____ Data for the task

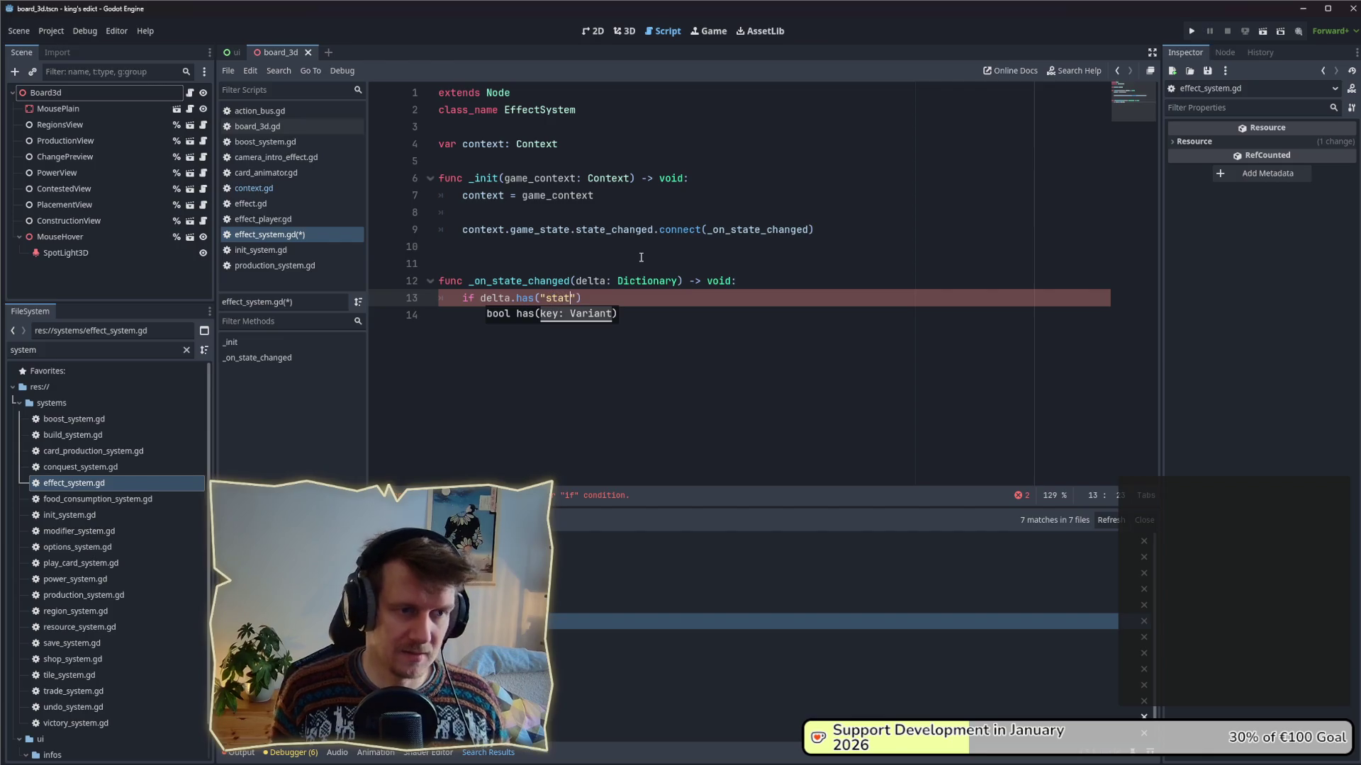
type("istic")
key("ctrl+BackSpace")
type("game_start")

________
____ Data for the task

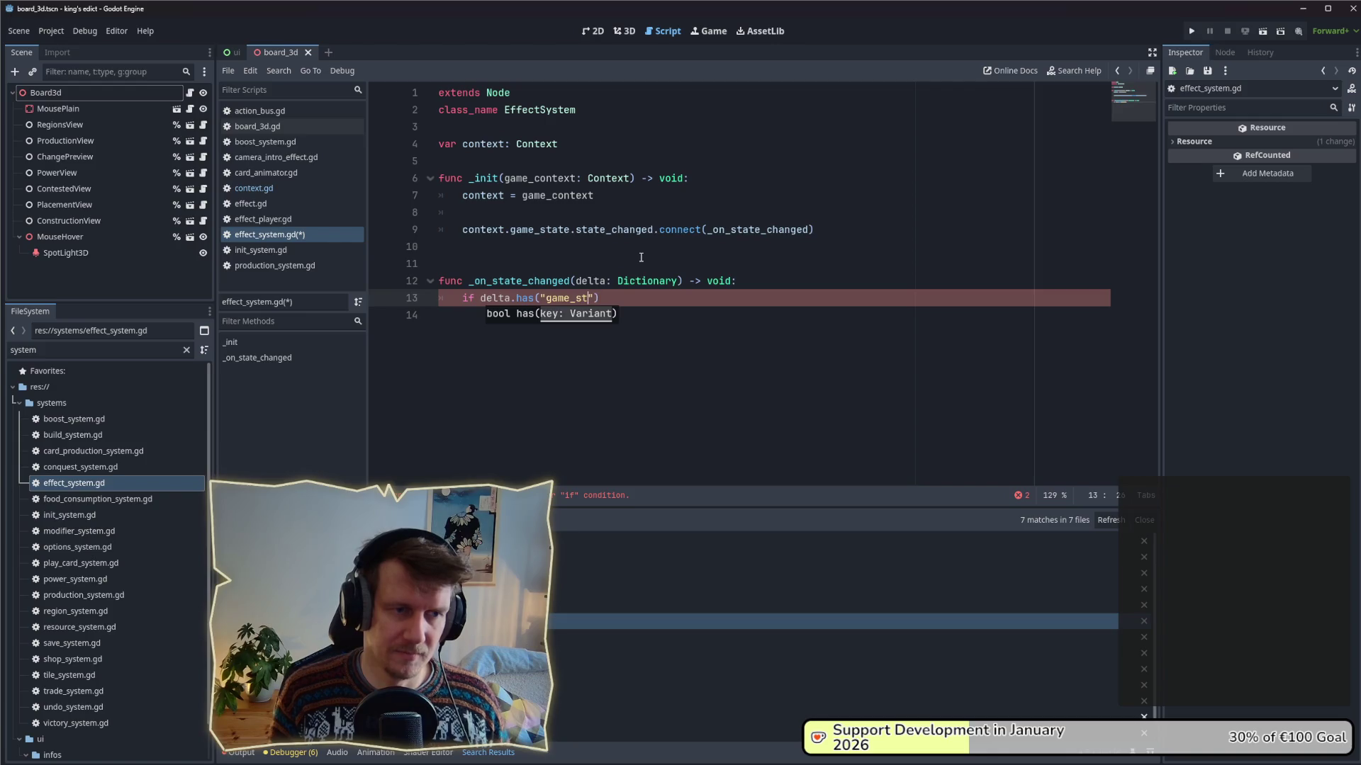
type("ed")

________
____ Data for the task

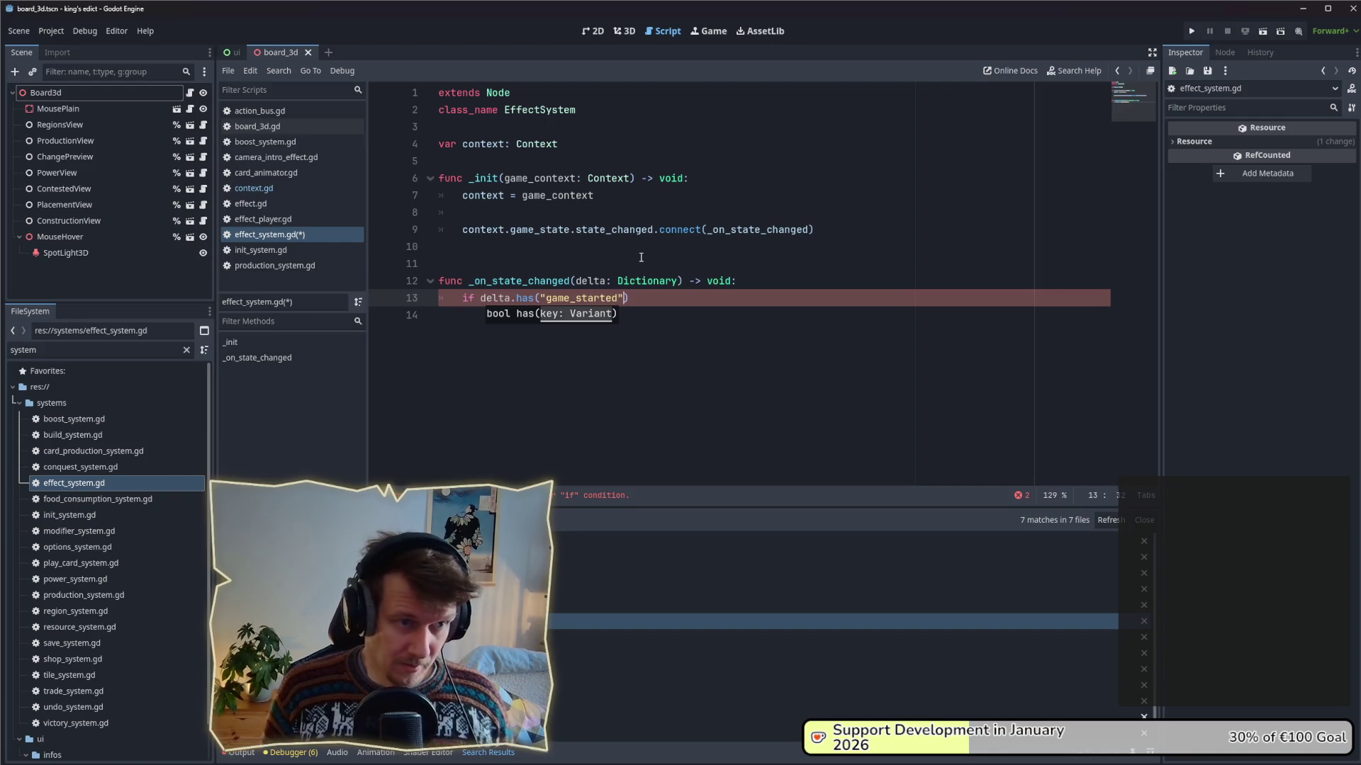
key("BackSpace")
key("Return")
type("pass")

________

◆ Goal of the exercise
Go through the records above, find every line with the word "type", and list those lines.

◆ Answer area
type("istic")
type("game_start")
type("ed")
type("pass")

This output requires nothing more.